Lydia Daniels

Dan Kronenfeld has been working for over two decades at the U.S. Department of State. For the last six of those years, he has had leadership positions working on multilateral human rights issues. He is currently the Director of the Office of Human Rights and Humanitarian Affairs in the Bureau for International Organizations, where he oversees U.S. human rights and humanitarian policy in the multilateral arena, particularly at the UN Human Rights Council in Geneva and the UN General Assembly in New York. From 2019 to 2022, Dan served as the U.S. Deputy Representative for human rights in Geneva, where he led U.S. engagement with the Human Rights Council.  In these two roles Dan oversaw multilateral efforts to hold Russia accountable for its abuses in Ukraine and domestically, document Iran’s mistreatment of women following the death of Mahsa Jina Amini, and draw international attention to China’s mistreatment of Uyghurs and members of other ethnic minorities, among other actions.

Prior to serving in Geneva, Dan led the Political/Economic section at the U.S. Embassy in Phnom Penh, Cambodia, from 2015 to 2018 – a period of mounting repression of civil society, during which the principal opposition party was banned, independent media were shuttered, and major civil society figures were killed or arrested.

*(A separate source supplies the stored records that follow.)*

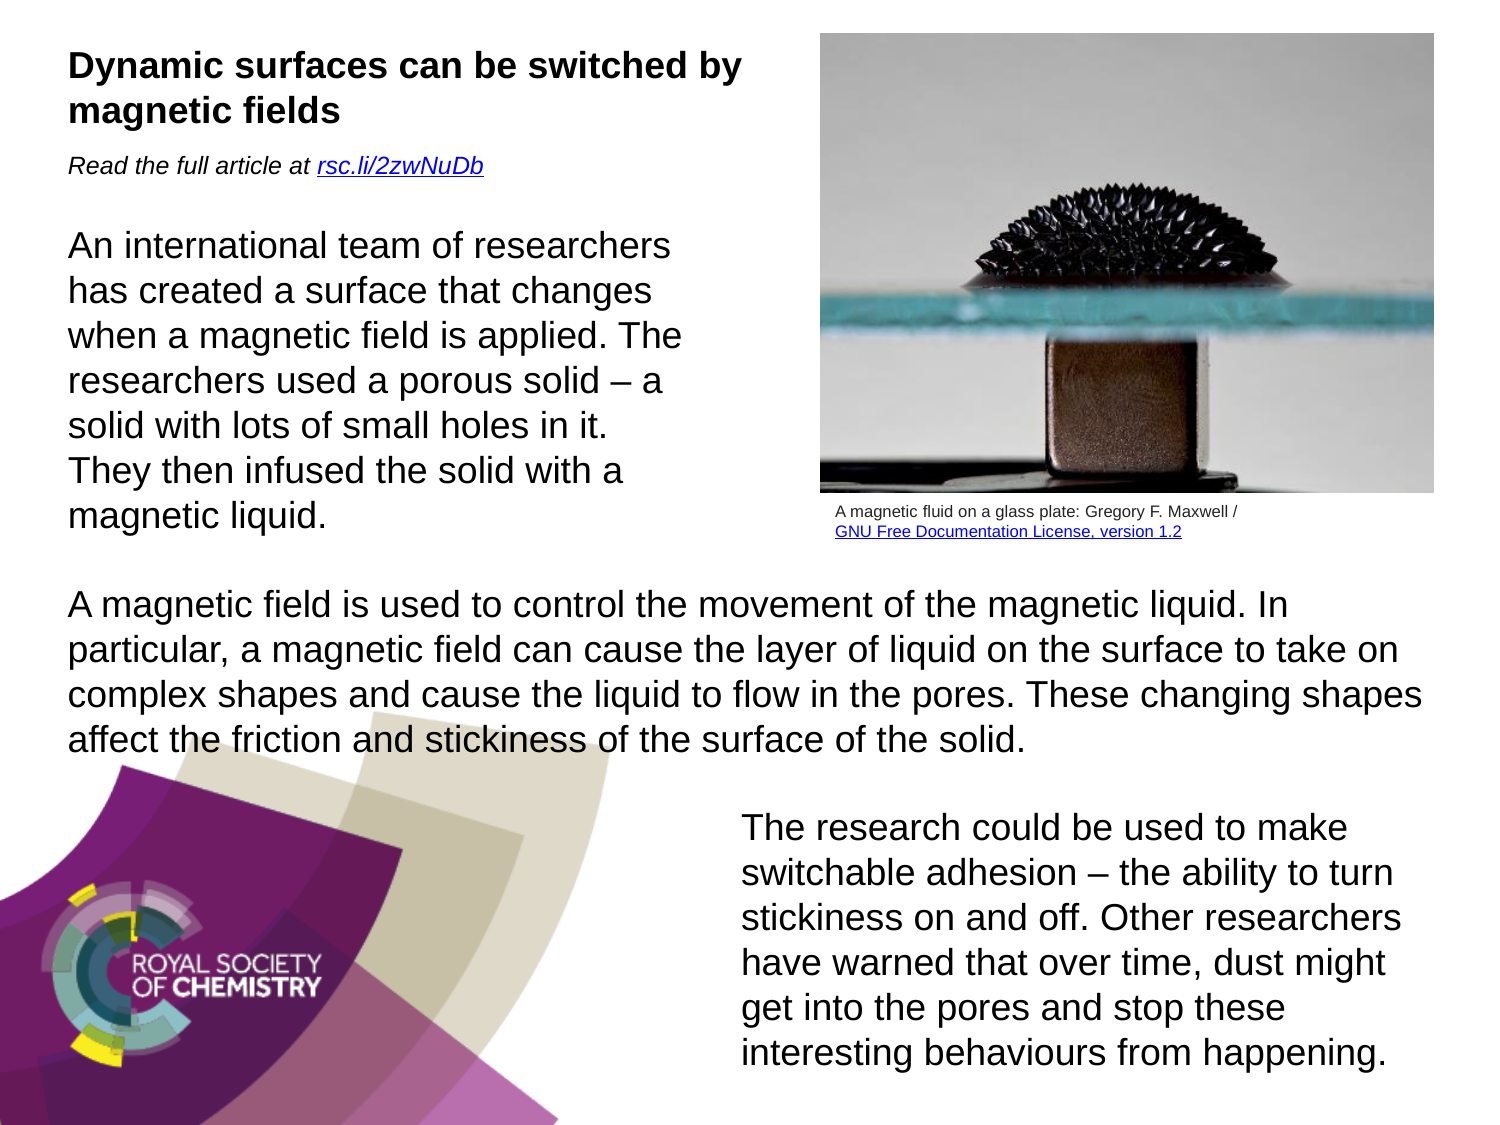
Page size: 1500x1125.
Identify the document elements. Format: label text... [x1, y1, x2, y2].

text_box A magnetic field is used to control the movement of the magnetic liquid. In particular, a magnetic field can cause the layer of liquid on the surface to take on complex shapes and cause the liquid to flow in the pores. These changing shapes affect the friction and stickiness of the surface of the solid. [53, 572, 1459, 768]
text_box Read the full article at rsc.li/2zwNuDb [53, 142, 514, 187]
text_box Dynamic surfaces can be switched by magnetic fields [53, 33, 786, 139]
picture [0, 3, 1500, 1125]
text_box A magnetic fluid on a glass plate: Gregory F. Maxwell / GNU Free Documentation License, version 1.2 [820, 499, 1434, 548]
text_box An international team of researchers has created a surface that changes when a magnetic field is applied. The researchers used a porous solid – a solid with lots of small holes in it. They then infused the solid with a magnetic liquid. [53, 213, 703, 544]
text_box The research could be used to make switchable adhesion – the ability to turn stickiness on and off. Other researchers have warned that over time, dust might get into the pores and stop these interesting behaviours from happening. [726, 795, 1460, 1081]
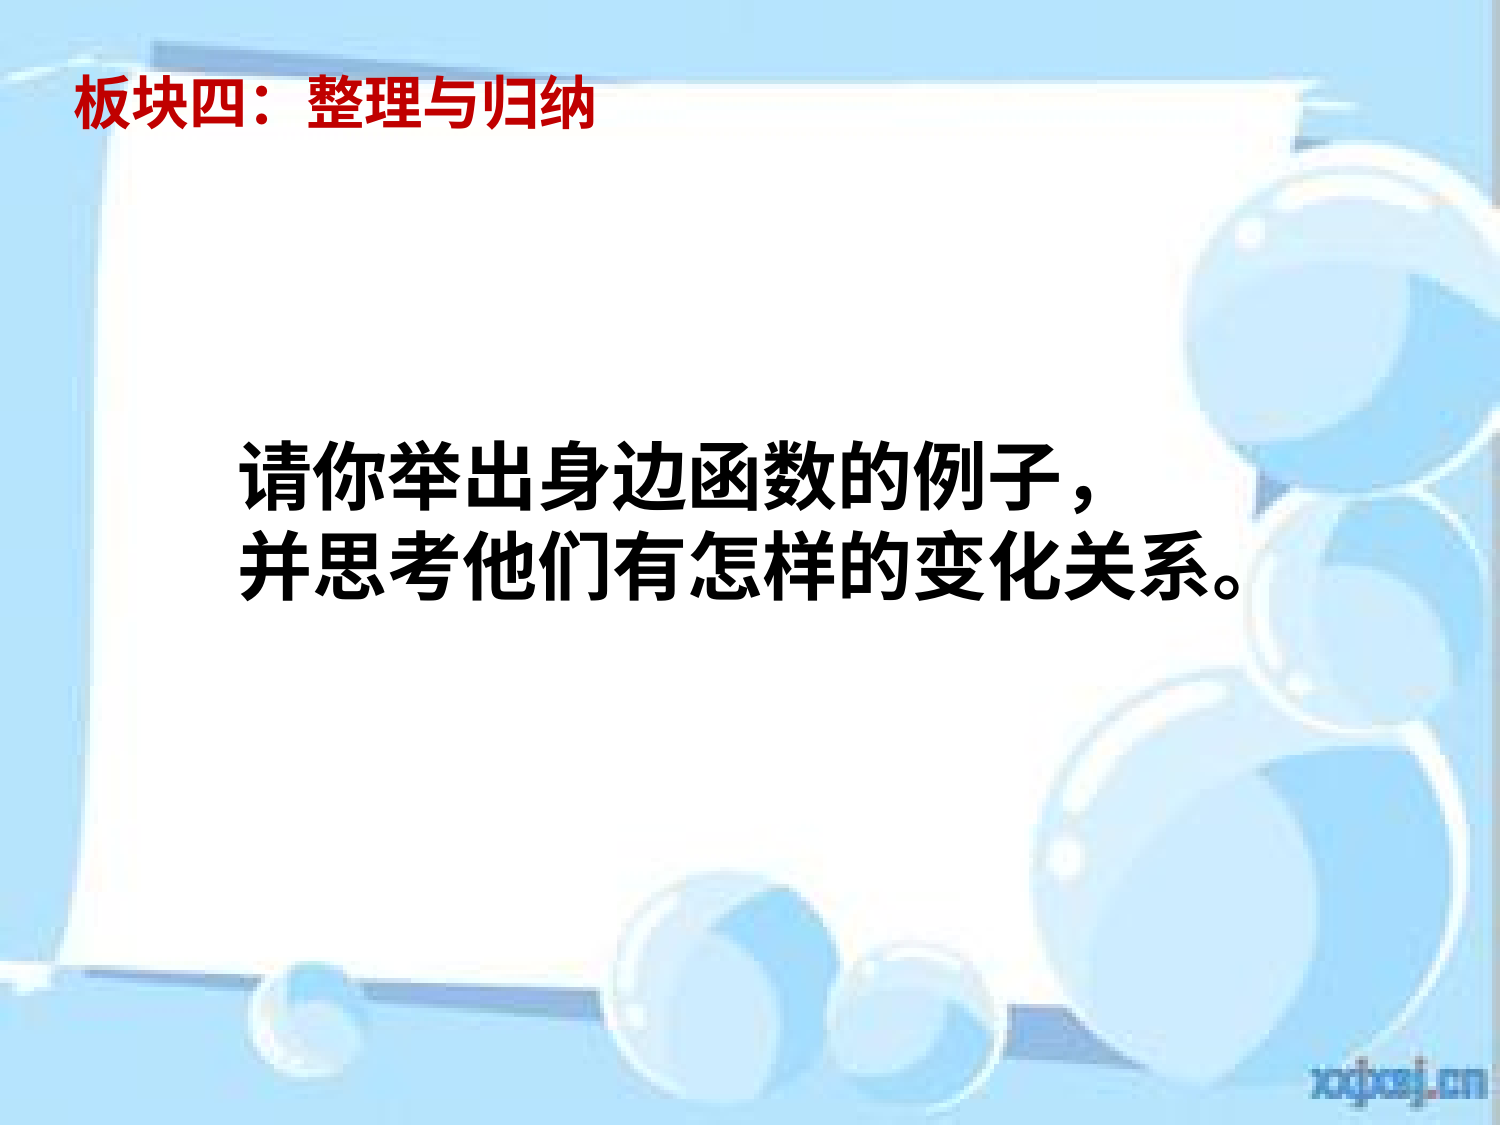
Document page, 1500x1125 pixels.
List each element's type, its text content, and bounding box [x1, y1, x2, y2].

text_box 板块四：整理与归纳 [58, 58, 1231, 144]
picture [0, 0, 1500, 1125]
text_box 请你举出身边函数的例子， 并思考他们有怎样的变化关系。 [222, 421, 1348, 617]
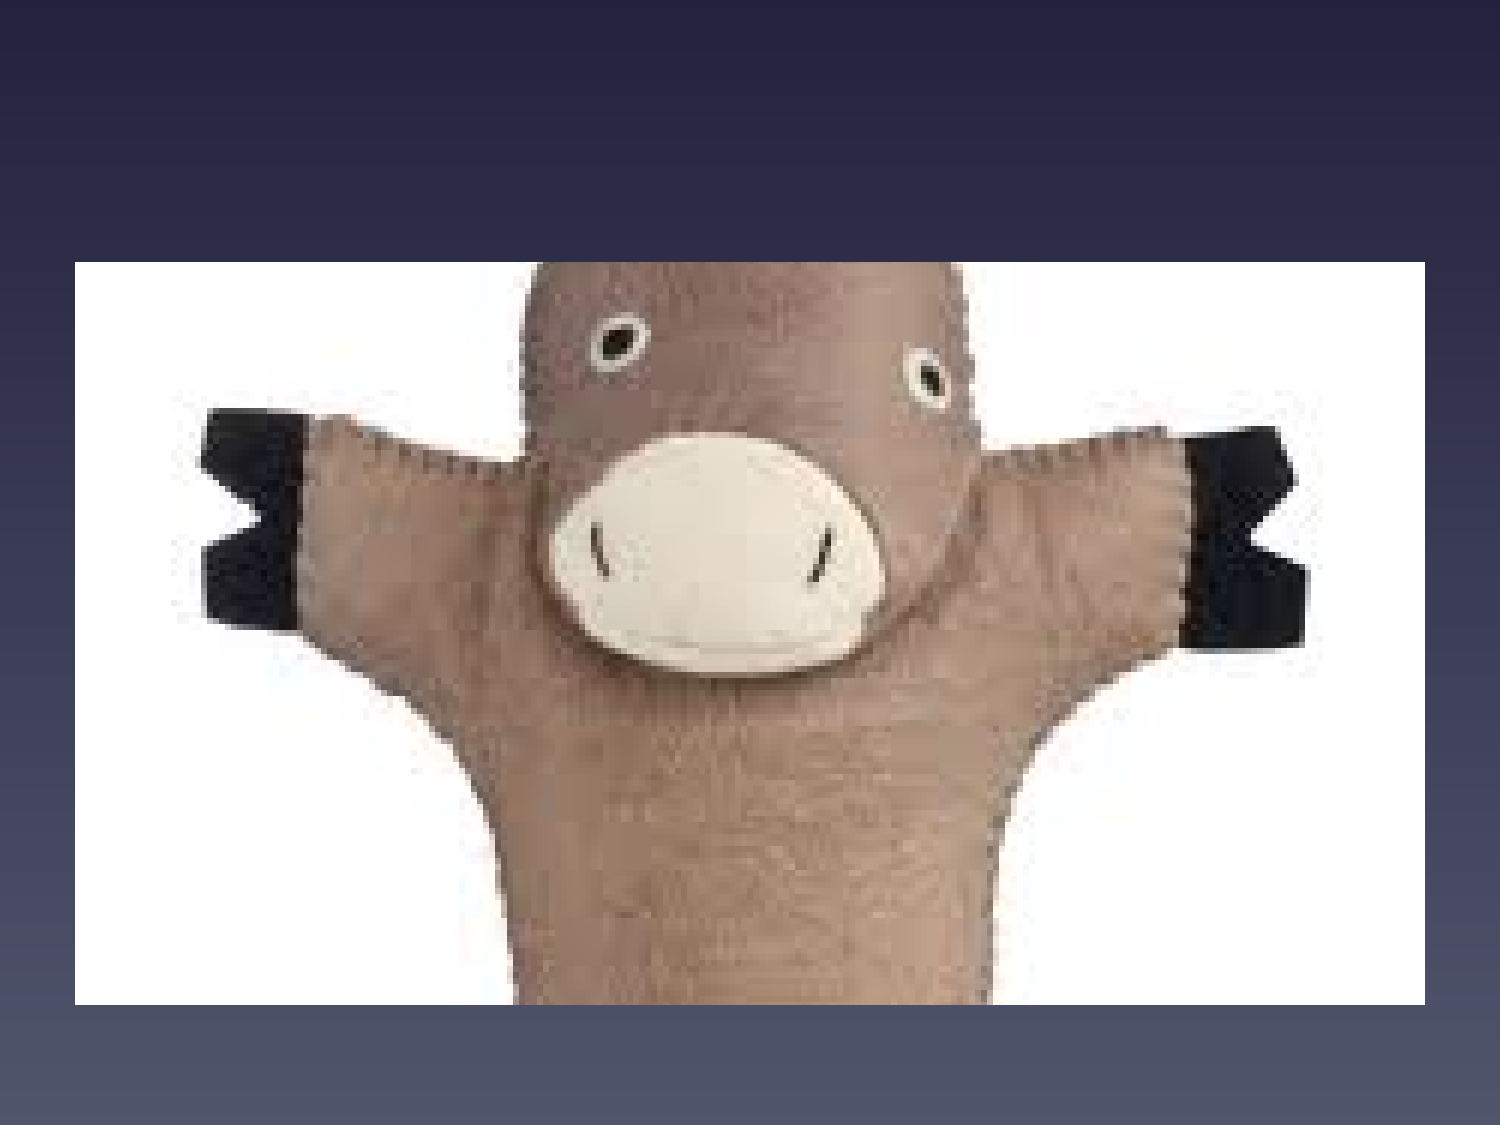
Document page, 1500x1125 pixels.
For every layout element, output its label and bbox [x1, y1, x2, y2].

list [74, 262, 1426, 1006]
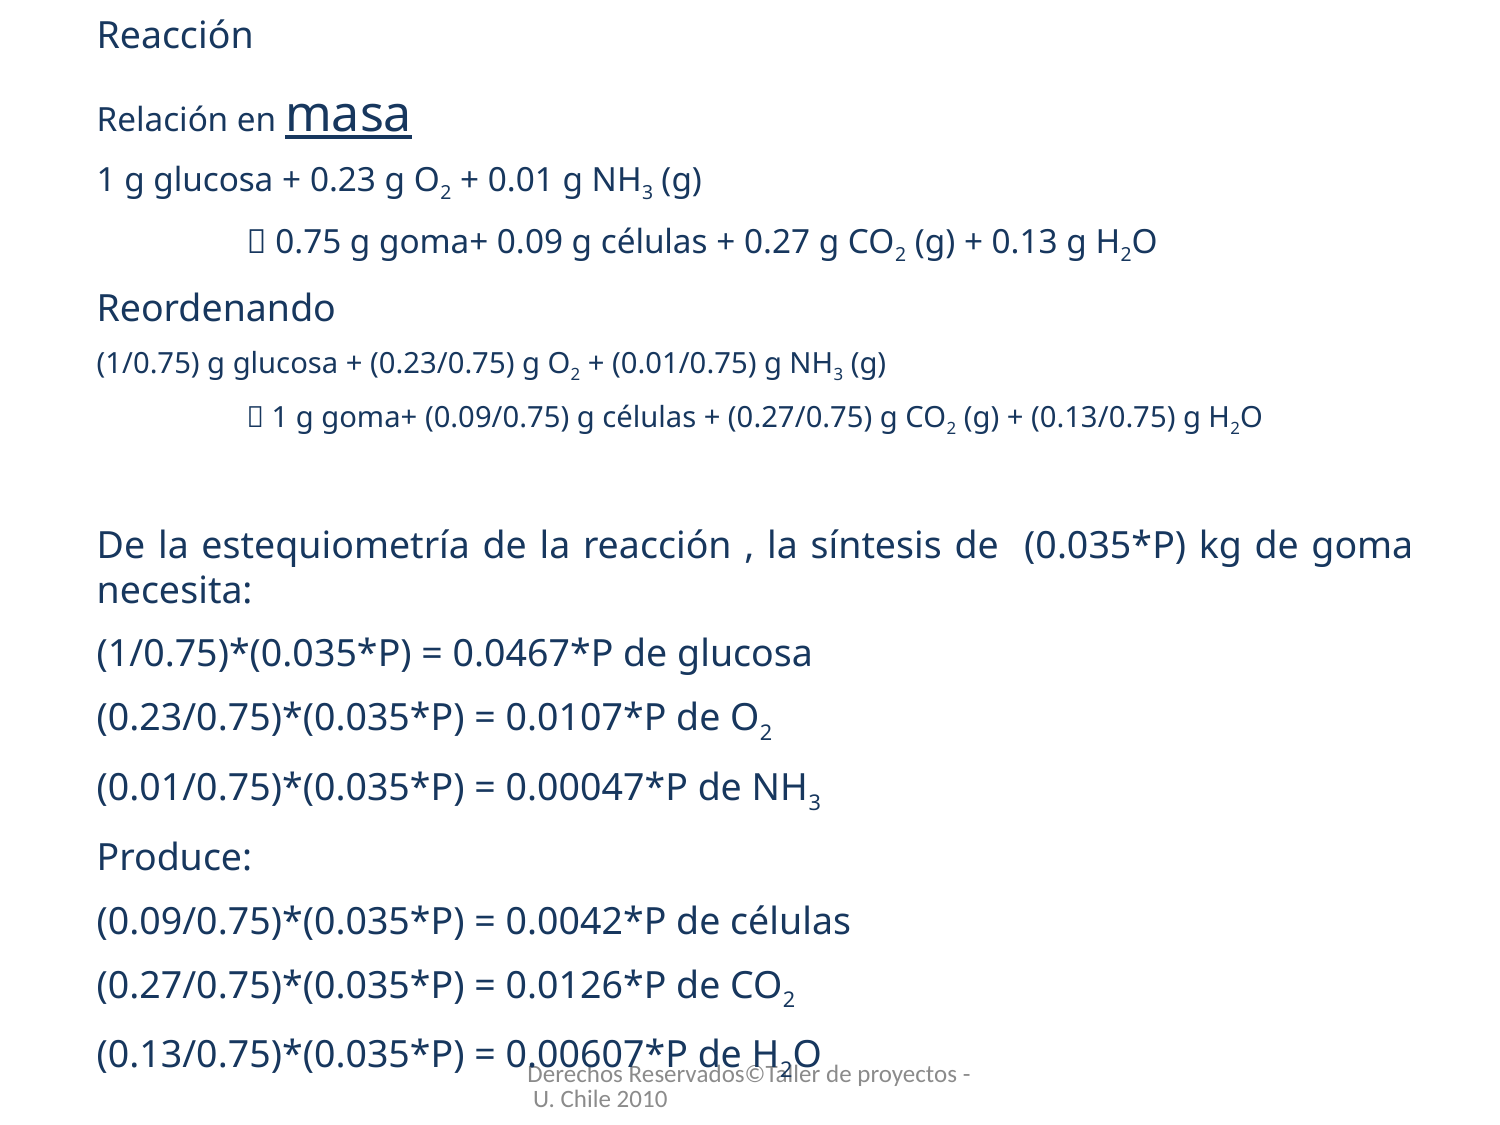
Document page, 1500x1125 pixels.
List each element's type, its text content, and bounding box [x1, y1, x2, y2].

Dan helped lead international efforts to document this repression, free imprisoned human rights defenders, and raise concerns about Cambodia’s actions at the Human Rights Council.

Dan served previous tours as Deputy Director of the Office of Nepal, Sri Lanka, Bangladesh, Bhutan, and Maldives Affairs in Washington, DC (2012-14); Deputy head of the Political/Economic section in Dushanbe, Tajikistan (2008-11); Political/Economic Officer in Vladivostok, Russia; and the Foreign Affairs Officer responsible for Afghanistan in the Bureau of Population, Refugees, and Migration in Washington.  Before joining the State Department, Dan worked for several years in the private sector in San Francisco.

Dan has an AB in anthropology (honors) from Stanford University and a PhD in political science from the University of California, Berkeley, where his research focused on ethnic identity, conflict, and politics in the countries of the former Soviet Union.  He wrote his dissertation on the link between interethnic contact and social cohesion in Latvia. Dan speaks reasonable French, passable Russian, dubious Khmer, and a two or three distantly remembered words of German and Latvian. Dan is married to Lisa Walker, a fellow Berkeley PhD – though she was smart enough to do hers in history – an expert in health development who also works at the State Department. They have two precocious children, whose expertise tends to run toward internet memes.